# Tires For '67 Gto?



## BYTOR84 (Mar 20, 2009)

OK, I just joined this forum and it seems to be very helpful.  

I have seen many questions on tires but mostly for "new" GTOs. My question is for my 1967 GTO convertible. I was looking to put 245/60/14 on the rear and 235/60/14 on the front using standard Rally II rims.

Does anyone know if these sizes will be OK ? 
Or will I have a rubbing issue? 

PLEASE HELP ! SOMEBODY HAS TO KNOW FOR SURE !! I really hope somebody is using these size tires on there '67 and knows for sure if they work OK or not.

Thanks :seeya:


----------



## 05GTO (Oct 6, 2004)

BYTOR84 said:


> Does anyone know if these sizes will be OK ?
> Or will I have a rubbing issue?


Welcome to the forum, You will be ok and should not have any issues with rubbing, I would suggest using at least 7" wide wheel for the 245's. The tire height will be somewhere around 25.5 to 26.5 inches. You may have rubbing issues if your height is around 27.7 to 29 inches on the front tires.


----------



## BYTOR84 (Mar 20, 2009)

thanks Randy. 
7in wheels? Do you happen to know what 14in Rally II's are? that's what I am using.


----------



## 05GTO (Oct 6, 2004)

More than likely they will be 14x6, Pontiac didn't use 14x7 rally II's until 69 for the firebird. Listed below are the codes located by the valve stems for 14" wheels;

14x6 Rally II, HL JA JK JT KT KU JC(?) JO. GM#'s 525708 & 546495
14x7 Rally II, JH JJ(?) JK JS KS. GM# 525709


----------



## BYTOR84 (Mar 20, 2009)

OK. I checked my rims they are 14 x 6. So why do you say 14 x 7 would be better? would there be a problem with 245/60/14 or 235/60/14 tires on 14x6 rims?? 

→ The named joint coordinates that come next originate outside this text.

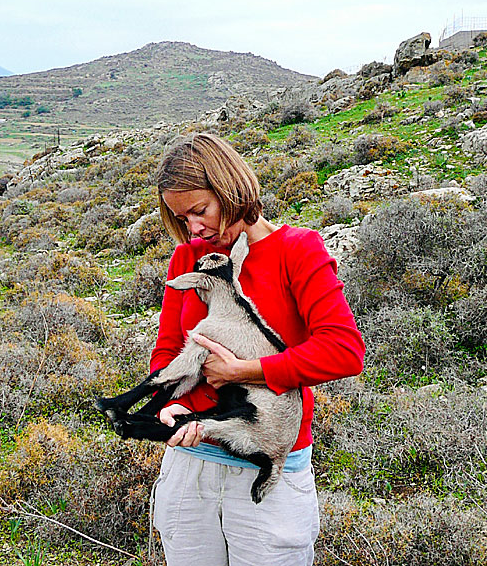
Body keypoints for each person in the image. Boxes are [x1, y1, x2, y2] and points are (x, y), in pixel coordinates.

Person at [148, 132, 365, 566]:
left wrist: (245, 370)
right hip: (190, 466)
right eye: (181, 218)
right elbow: (169, 349)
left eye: (200, 210)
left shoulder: (297, 250)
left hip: (269, 464)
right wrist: (165, 407)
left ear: (230, 188)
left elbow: (344, 349)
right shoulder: (187, 258)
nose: (194, 228)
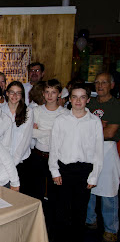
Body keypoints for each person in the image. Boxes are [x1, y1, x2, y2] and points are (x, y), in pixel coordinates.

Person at [49, 83, 103, 242]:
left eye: (82, 97)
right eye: (74, 97)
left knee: (80, 211)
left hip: (84, 171)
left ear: (87, 99)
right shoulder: (61, 120)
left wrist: (94, 177)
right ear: (69, 99)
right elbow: (54, 147)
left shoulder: (94, 122)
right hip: (63, 170)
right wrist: (54, 171)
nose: (78, 101)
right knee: (62, 211)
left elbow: (98, 152)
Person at [85, 73, 120, 242]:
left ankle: (111, 228)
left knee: (108, 192)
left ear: (111, 85)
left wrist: (94, 129)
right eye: (97, 83)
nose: (100, 86)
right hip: (89, 150)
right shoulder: (89, 103)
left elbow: (110, 132)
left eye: (104, 82)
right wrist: (100, 126)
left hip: (107, 150)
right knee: (89, 187)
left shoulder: (116, 105)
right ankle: (90, 220)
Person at [29, 79, 68, 202]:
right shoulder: (37, 111)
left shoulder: (65, 113)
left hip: (57, 156)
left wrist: (40, 132)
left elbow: (64, 137)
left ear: (59, 94)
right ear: (43, 93)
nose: (50, 96)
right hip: (39, 154)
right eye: (47, 92)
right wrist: (52, 133)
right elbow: (32, 133)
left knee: (55, 192)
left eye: (53, 92)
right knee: (36, 191)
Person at [1, 81, 33, 193]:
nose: (15, 96)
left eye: (18, 93)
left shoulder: (28, 111)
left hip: (21, 161)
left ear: (22, 96)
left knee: (19, 195)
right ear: (6, 93)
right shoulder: (0, 110)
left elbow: (26, 140)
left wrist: (13, 162)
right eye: (12, 92)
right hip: (3, 160)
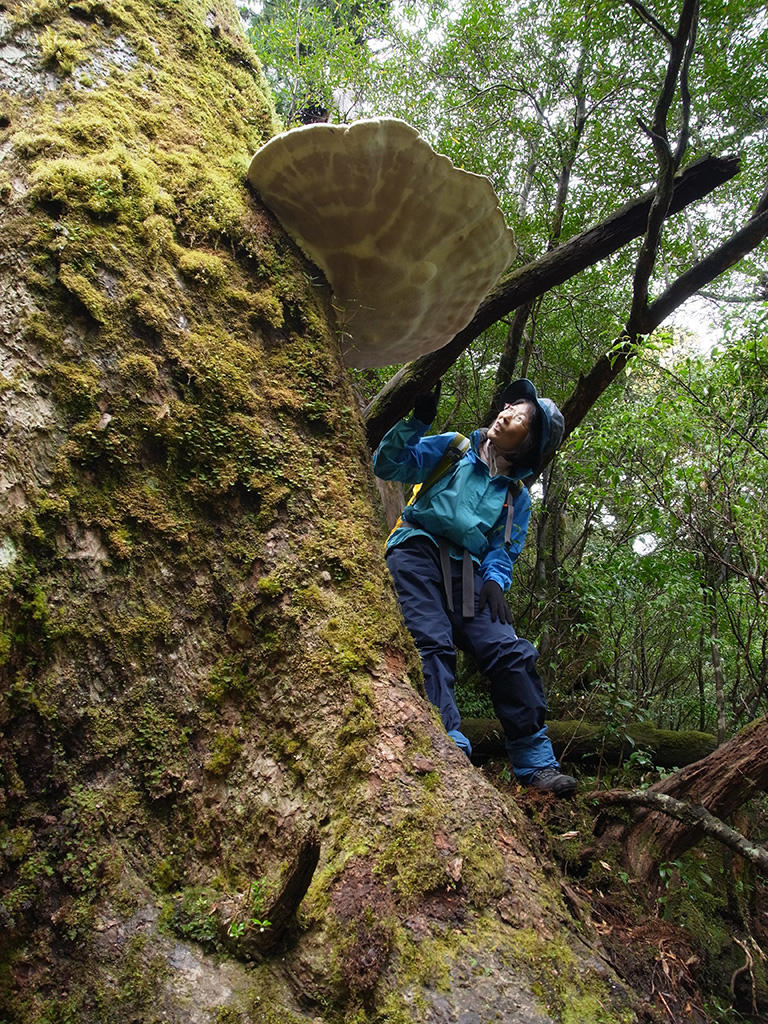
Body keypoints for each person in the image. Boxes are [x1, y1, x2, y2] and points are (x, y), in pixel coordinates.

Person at [373, 378, 577, 797]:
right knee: (430, 640)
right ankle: (444, 741)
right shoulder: (455, 449)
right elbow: (387, 465)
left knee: (511, 651)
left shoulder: (516, 498)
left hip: (469, 573)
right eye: (509, 407)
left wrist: (496, 583)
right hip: (416, 549)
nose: (506, 414)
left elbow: (503, 551)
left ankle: (535, 764)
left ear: (529, 442)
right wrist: (415, 424)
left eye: (520, 417)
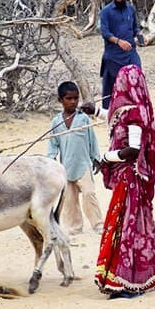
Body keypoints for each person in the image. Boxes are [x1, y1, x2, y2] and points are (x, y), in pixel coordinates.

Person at [90, 64, 155, 297]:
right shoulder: (127, 109)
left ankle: (130, 278)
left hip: (130, 179)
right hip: (126, 180)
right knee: (134, 224)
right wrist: (94, 111)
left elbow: (133, 151)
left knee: (130, 225)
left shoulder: (135, 113)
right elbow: (114, 118)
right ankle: (147, 271)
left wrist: (105, 158)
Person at [46, 81, 103, 235]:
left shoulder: (83, 119)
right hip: (66, 167)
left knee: (89, 193)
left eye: (76, 98)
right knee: (70, 200)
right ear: (60, 100)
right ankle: (74, 228)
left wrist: (96, 158)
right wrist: (51, 162)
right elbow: (52, 145)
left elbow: (92, 140)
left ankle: (98, 225)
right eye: (69, 98)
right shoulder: (56, 122)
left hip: (83, 164)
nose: (73, 102)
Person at [99, 0, 145, 111]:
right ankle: (108, 112)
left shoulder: (130, 8)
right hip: (113, 55)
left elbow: (135, 27)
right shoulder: (106, 12)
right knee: (111, 85)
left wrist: (140, 36)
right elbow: (105, 33)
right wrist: (119, 42)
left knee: (136, 77)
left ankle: (138, 107)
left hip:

If they won't work what would be the largest size that would work?

Thanks so much for your help. I hope to buy the tires early this week.
Thanks again


----------



## 05GTO (Oct 6, 2004)

A 245/60r14 tire is 9.8" wide at the widest point with a tread width of 8" which needs to be mounted on a 7"-8.5" wheel. If you went with a 70 aspect ratio you would have a taller side wall that would work with a 6" wheel.

Here is a link to a chart from Diamondback tires showing the recommended tire and wheel sizes.

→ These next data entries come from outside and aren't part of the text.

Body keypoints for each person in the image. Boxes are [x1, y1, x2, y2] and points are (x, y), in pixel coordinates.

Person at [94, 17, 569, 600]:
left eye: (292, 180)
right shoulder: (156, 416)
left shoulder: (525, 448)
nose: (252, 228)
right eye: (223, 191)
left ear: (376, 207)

http://www.dbtires.com/2009_wide_white_wall_catalog/hi/hi_06.jpg


----------



## camaro81 (Aug 3, 2009)

NOTE: I have a pretty much mint original set of pontiac rally rims they are JS code which is 14x7 4.75" they have a pretty much brand new set of 4 235 60 R 14 yokahama performance avid tires on them, come with 4 beauty rings in great shape and 4 center caps One is in great condition and the other three are a little faded. Anyone who is wanting them shipped will have to pay my asking price plus shipping I am in British Columbia Canada 

they are proper code for
69 firebird
69 firebird disc brakes
70-73 firebird
74-75 firebird
69-73 grand prix
74-75 grand prix
73-75 lemans
77-79 phoenix
72 tempest
75-77 ventura II

Will also fit any other vehicle with 5x4-3/4 5 bolt rims
best offer (note i have already recieved offers over 500 for them)

email [email protected] email me and i can send you some pics thanks


----------



## goat670 (Aug 10, 2008)

I Have 2456014's On Rally 2's And I Am Actually Going To A 2656015 On The Rear They Fit Fine Lots Of Room. Hope The 15's Do Too
Steve


----------